I asked Russell to identify some and he proved to be as bad as it as I am, similarly recognising the blackbird but not the robin, bluetit or chaffinch. I was somewhat encouraged by this as, though he’s fairly close to tone deaf (or at any rate, as uninterested in music as anyone I’ve ever known and not able to hold much of a tune), he’s very fond of birds and grew up in the country, unlike me. He’s also much more observant than I am.
Ah, I’ve just heard a pheasant in the garden. I know what he sounds like.
Russell also got starling. Jolly good for him.
Starlings (flying vermin) don’t sing, they screech!!
I can do you magpies (pneumatic drills) and jays (blocked drains), plus the usual suspects you mention, but otherwise, I’m bird-blind too.
Irresistible subject line, BTW.
As much as I like those lovely feather balls … but I always recognize the song of a great tit, its sounds like “cis-cis-be” to me.
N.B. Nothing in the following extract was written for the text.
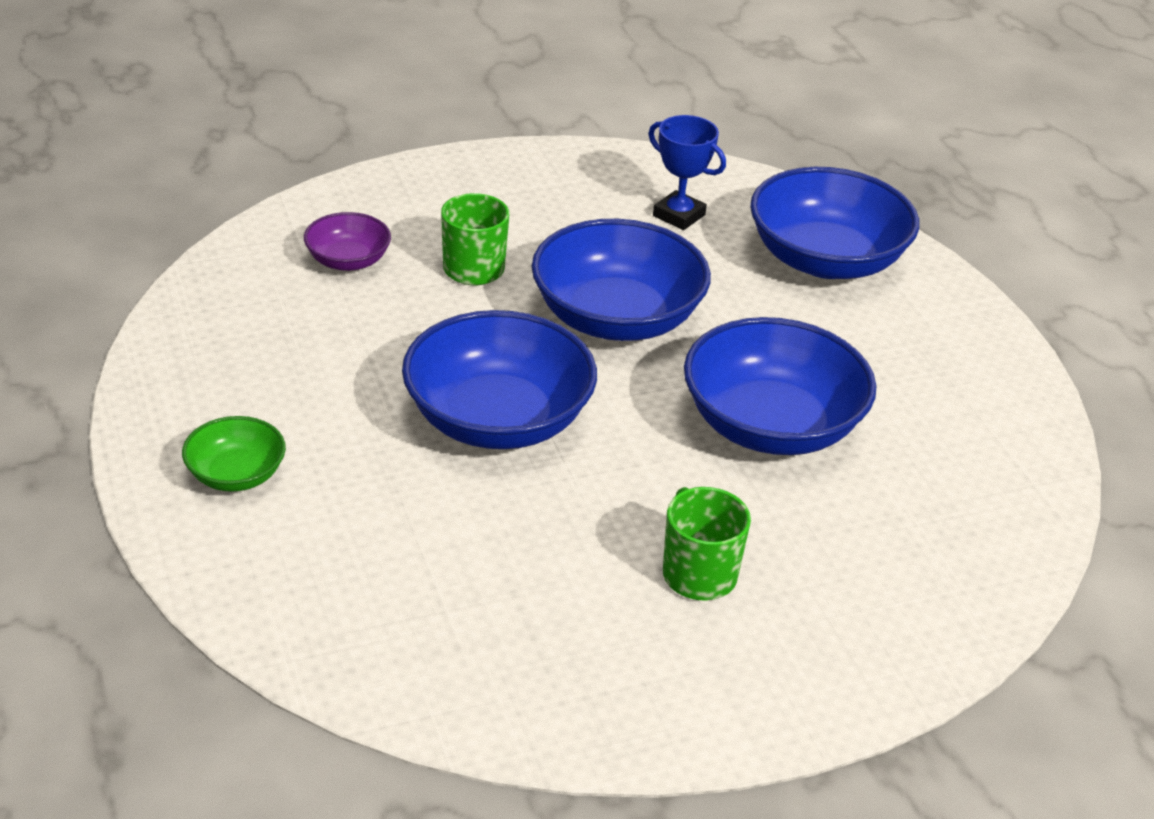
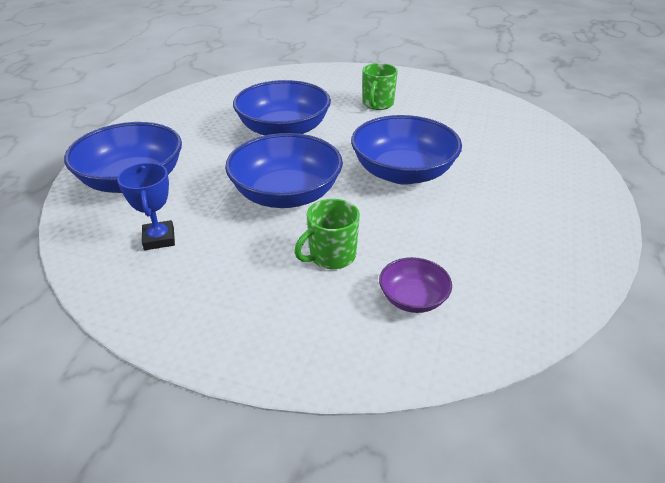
camera: 140 degrees left, 0 degrees up
green bowl [182,416,286,492] -> none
The thrush ‘sings his song’ thrice over, so he’s easy to recognise. The yellow hammer sings ‘a little bit of bread and no CHEESE’, but they’re getting quite rare; and anyway, there’s not many I can hear now, let alone recognise.
Same here. I can tell there are stellar jays out and about because their call always reminds me of metal Venetian blinds hitting a glass door or some reason. Otherwise completely inept in bird call identification.
I lay in bed in the caravan last Sunday morning marvelling at the range of different bird sounds I could hear. I couldn’t have picked any one species out of that early morning performance.
We have blue tits that come into our garden everyday and they do chirrup at me when I am at the washing line but sat here now, I cannot remember the exact sound they make.
I was talking to the neighbour over the garden fence the other week about the birds, or lack of, in our gardens due to too many cats.
She: “Well, I have got blue tits”
Me: “It must be the cold”
She: “Pardon?”
Me: “Must go. My phones ringing”
Boom, boom!
We all seem to be much of a mind, or an ear – only recognise the most distinctive ones, except Mike. What a pity that you can’t hear them now, Mike.
Pontillius, thank you for coming down to my level! I suspect that this post title will come up in many people’s searches over the next few weeks, to their complete disappointment.